Thanks to a solid economy and robust jobs market, the outlook for the Canadian structured finance sector is strong for 2019, says New York-based Moody’s Investors Service in report published Wednesday.

Canada’s low unemployment rate will help support the credit quality of the assets that underpin the performance of the structured finance sector, including asset-backed securities (ABS), residential mortgage-backed securities (RMBS), covered bonds and asset-backed commercial paper (ABCP), the report says.

However, as the economy slows and interest rates rise over the course of the year, as expected, the performance of the underlying collateral assets will deteriorate, Moody’s says.

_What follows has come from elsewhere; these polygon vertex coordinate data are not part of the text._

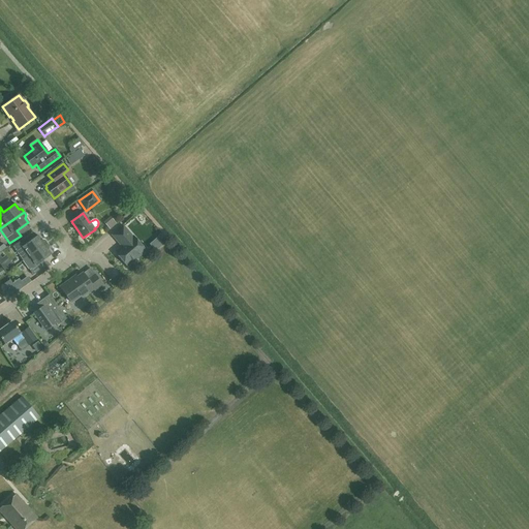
[(132,238),(123,226),(113,236),(120,244),(121,243),(123,246),(115,252),(127,267),(145,250),(133,237),(132,238)]
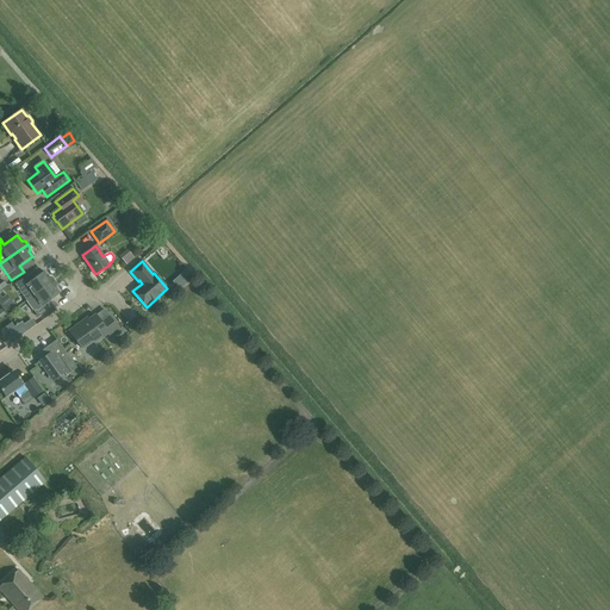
[(14,285),(26,300),(54,281),(51,278),(48,277),(44,272),(30,281),(26,275),(14,285)]
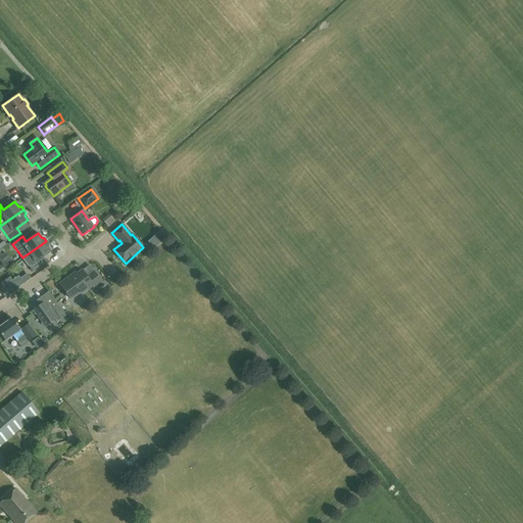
[(22,257),(33,272),(45,263),(42,257),(51,251),(47,246),(48,243),(46,241),(22,257)]
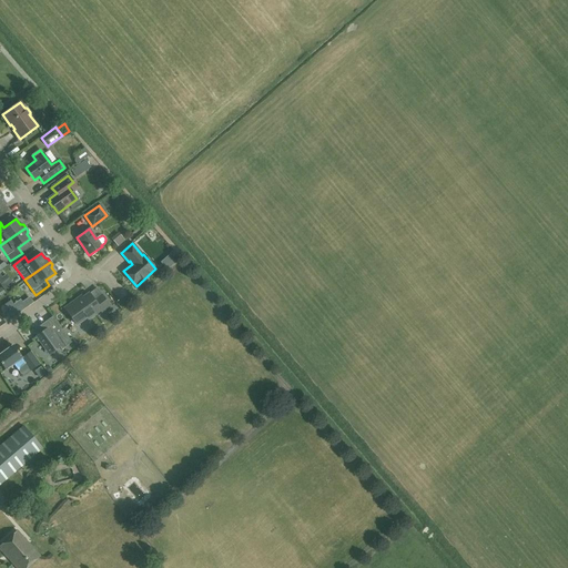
[(0,274),(0,284),(6,293),(10,290),(8,285),(1,277),(0,274)]
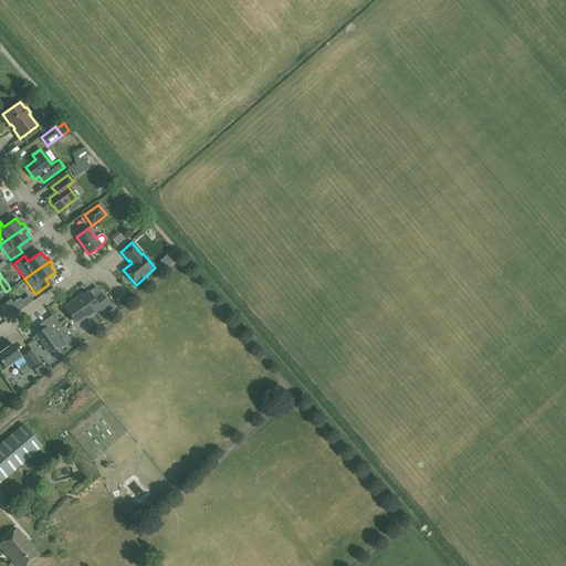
[(100,310),(103,314),(112,307),(102,294),(94,300),(88,292),(76,301),(75,299),(64,307),(76,324),(86,316),(87,318),(100,310)]
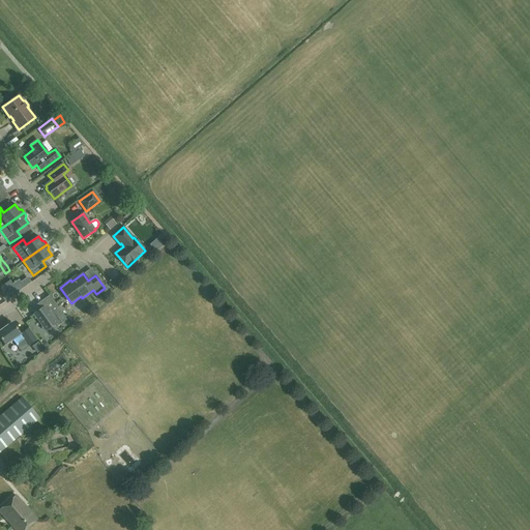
[(66,320),(49,295),(36,304),(40,310),(39,311),(35,310),(35,313),(33,314),(34,316),(34,319),(37,319),(41,325),(41,329),(45,329),(46,330),(48,330),(51,330),(51,327),(55,324),(57,326),(60,324),(63,325),(64,321),(66,320)]
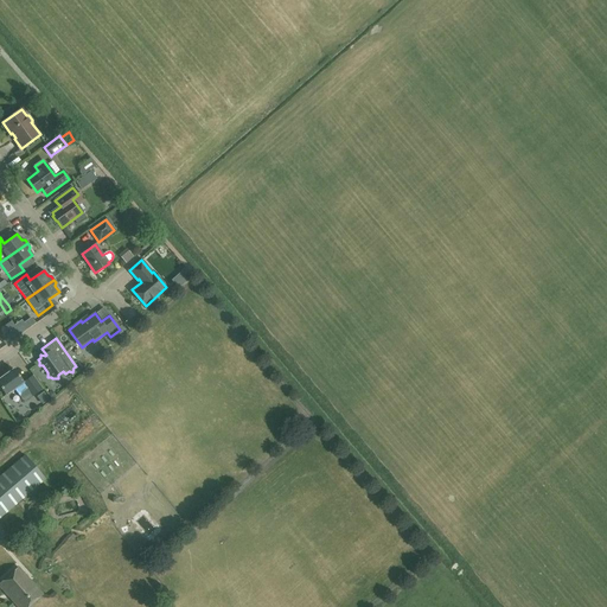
[(30,393),(32,396),(42,389),(32,376),(24,382),(13,369),(0,378),(0,388),(5,396),(14,389),(21,398),(30,393)]
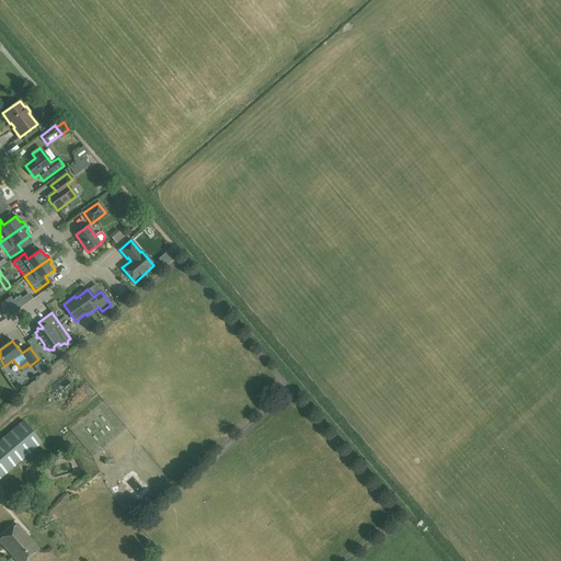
[(26,370),(29,379),(39,376),(36,367),(26,370)]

“The Canadian economy will begin 2019 in a strong position. Nevertheless, rising interest rates, in tandem with high household debt levels, will constrain consumer spending and dampen economic growth, in turn slightly worsening the performance of assets backing credit card ABS, as well as other types of collateral,” says Richard Hunt, vice president and senior credit officer at Moody’s, in a statement.

Moody’s forecasts that credit card charge-off and delinquency rates will move up slightly in the new year, and rising interest rates will cause the performance of RMBS collateral to deteriorate slightly, as some borrowers struggle with rising debt service costs. It predicts that five-year mortgage interest rates will reach 6% by late 2020, up from about 4.4% today.

“The strong credit quality of covered bond issuers, the new bail-in regime and covered bond regulations are all credit positive for Canadian covered bond performance in the coming year. Similarly, strong bank sponsors, a still-expanding economy and low unemployment will benefit ABCP performance,” it says.